4633 Background: Pazopanib is a small molecule, selective, multi tyrosine kinase inhibitor (TKI), targeting vascular endothelial growth factor receptors (VEGFR)-1, -2 and -3, c-kit and platelet derived growth factor receptor (PDGF-R). Pazopanib is approved for the treatment of advanced RCC and is given by oral daily dosing. Other TKIs for this indication induce thyroid dysfunction in up to 85% of patients (pts) (Rini, B 2007). The incidence and severity of thyroid dysfunction were explored in pazopanib-treated pts participating in 3 trials, where thyroid function tests were systematically assessed. Methods: Thyroid function data from 578 RCC pts participating in trials VEG102616 (phase II), VEG105192 (phase III), and VEG107769 (phase III extension) were analyzed. Serum TSH values were collected at baseline and every 12 weeks. Free T3 and T4 were assessed at baseline and when TSH was abnormal during treatment.
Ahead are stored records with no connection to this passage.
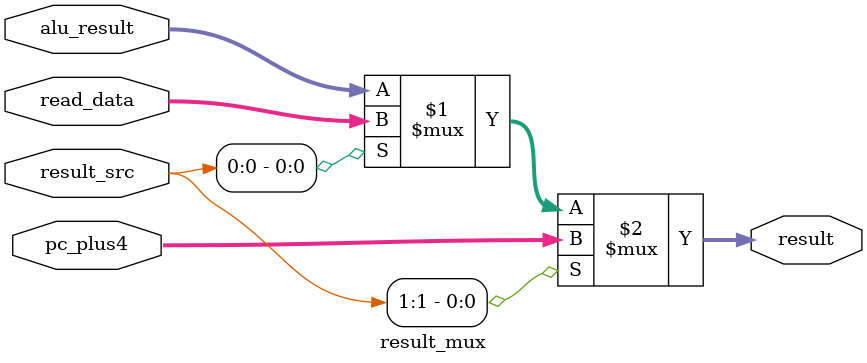
<source format=v>
`timescale 1ns / 1ps


module result_mux(
    input [31:0] alu_result, read_data, pc_plus4,
    input [31:0] result_src,
    output [31:0] result
    );
    
assign result   = result_src[1] ? pc_plus4 
                : (result_src[0] ? read_data : alu_result);
    
endmodule

</source>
Results: In 578 pts, the incidence of elevated TSH at baseline (>5 MU/L) was 37 (6%).167 (29%) pts had a TSH value of >5 MU/L during treatment; 97 (17%) pts had TSH values of >5-10 MU/L during treatment; 45 (8%) pts had TSH values of >10-20 MU/L, and 25 (4%) pts had TSH values of >20 MU/L. Hypothyroidism (TSH >5-10 MU/L and T4 <LLN) was observed in 19 (3%) pts. Hypothyroidism with TSH >10 MU/L and T4<LLN was diagnosed in 15 (3%) pts. Hyperthyroidism, defined as TSH <0.3 MU/L and T4>ULN, was seen in 8 (1%) pts. Thyroid replacement therapy was received by 20 (3%) pts with a TSH elevation. Hypothyroidism was reported as an AE in 26 (4%) pts (15 Grade 1, 10 Grade 2 and 1 unknown grade) by the investigators. Thyroid dysfunction was never reported as a severe adverse event in any pt. Conclusions: In clinical trials, pazopanib, the most recently approved treatment for advanced RCC, lead to a very low incidence of thyroid dysfunction. The low rate of hypothyroidism may partly explain the low incidence of fatigue (19%) and asthenia (14%) with pazopanib (Sternberg 2010), given these conditions can result from hypothyroidism. As fatigue has a profound detrimental effect on HRQoL in RCC pts (Larkin 2010), this data should be considered when making clinical treatment decisions in pts with advanced RCC.